5. The compressed air type defrosting apparatus of claim 1, wherein: the compressed air type defrosting device is also provided with a stop valve, including but not limited to the following:

stop valves are arranged at the air inlet and the air outlet of the air compressor;

stop valves are arranged at the air inlet and the air outlet of the air storage tank;

a stop valve is arranged on the gas supply main pipe;

the air supply branch pipes connected with the air injection headers are respectively provided with a stop valve; or

And a stop valve is arranged at the air inlet of the air injection header.

6. The compressed air type defrosting apparatus of claim 1, wherein: the top of the gas storage tank is provided with a pressure gauge and a safety valve, and the bottom of the gas storage tank is provided with a drain valve.

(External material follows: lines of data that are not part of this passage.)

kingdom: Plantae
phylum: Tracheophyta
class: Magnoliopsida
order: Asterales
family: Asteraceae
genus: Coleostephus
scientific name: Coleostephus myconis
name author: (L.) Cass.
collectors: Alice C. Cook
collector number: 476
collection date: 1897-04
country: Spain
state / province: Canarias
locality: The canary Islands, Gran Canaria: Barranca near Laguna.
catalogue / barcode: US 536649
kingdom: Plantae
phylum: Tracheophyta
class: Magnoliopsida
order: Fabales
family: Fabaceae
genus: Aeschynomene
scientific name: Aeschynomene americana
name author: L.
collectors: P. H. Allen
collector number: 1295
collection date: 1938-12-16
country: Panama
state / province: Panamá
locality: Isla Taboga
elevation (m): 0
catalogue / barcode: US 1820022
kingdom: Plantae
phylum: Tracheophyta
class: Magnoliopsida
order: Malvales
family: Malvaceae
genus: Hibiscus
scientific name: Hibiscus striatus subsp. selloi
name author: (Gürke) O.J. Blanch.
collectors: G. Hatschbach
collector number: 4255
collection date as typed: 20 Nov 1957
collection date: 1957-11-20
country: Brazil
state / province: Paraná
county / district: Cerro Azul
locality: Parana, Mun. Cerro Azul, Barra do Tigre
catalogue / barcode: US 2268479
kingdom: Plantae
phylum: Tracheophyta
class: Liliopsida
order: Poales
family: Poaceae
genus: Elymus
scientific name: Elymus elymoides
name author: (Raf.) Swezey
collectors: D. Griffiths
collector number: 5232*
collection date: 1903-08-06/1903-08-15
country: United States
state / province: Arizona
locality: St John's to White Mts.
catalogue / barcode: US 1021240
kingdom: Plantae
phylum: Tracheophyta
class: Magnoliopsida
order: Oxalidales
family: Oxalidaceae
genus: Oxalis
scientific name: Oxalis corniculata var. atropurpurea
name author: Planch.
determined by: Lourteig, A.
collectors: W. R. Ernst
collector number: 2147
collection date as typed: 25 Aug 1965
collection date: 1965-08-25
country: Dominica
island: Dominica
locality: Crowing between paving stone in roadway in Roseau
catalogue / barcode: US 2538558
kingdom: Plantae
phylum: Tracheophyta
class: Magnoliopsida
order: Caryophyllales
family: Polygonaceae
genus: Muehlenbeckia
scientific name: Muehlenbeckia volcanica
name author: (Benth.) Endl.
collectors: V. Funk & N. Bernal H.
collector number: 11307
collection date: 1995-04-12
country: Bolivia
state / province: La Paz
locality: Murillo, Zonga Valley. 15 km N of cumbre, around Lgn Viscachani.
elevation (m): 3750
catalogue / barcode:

7. The compressed air type defrosting apparatus of claim 1, wherein: the gas supply main pipe is also provided with an electromagnetic valve, and the electromagnetic valve is arranged at the position, close to the gas storage tank, of the upstream end of the gas supply main pipe.

8. The compressed air type defrosting apparatus of claim 7, wherein: be equipped with the stop valve on the air supply main, the stop valve sets up and is being close to solenoid valve department just is located the pipeline low reaches of solenoid valve.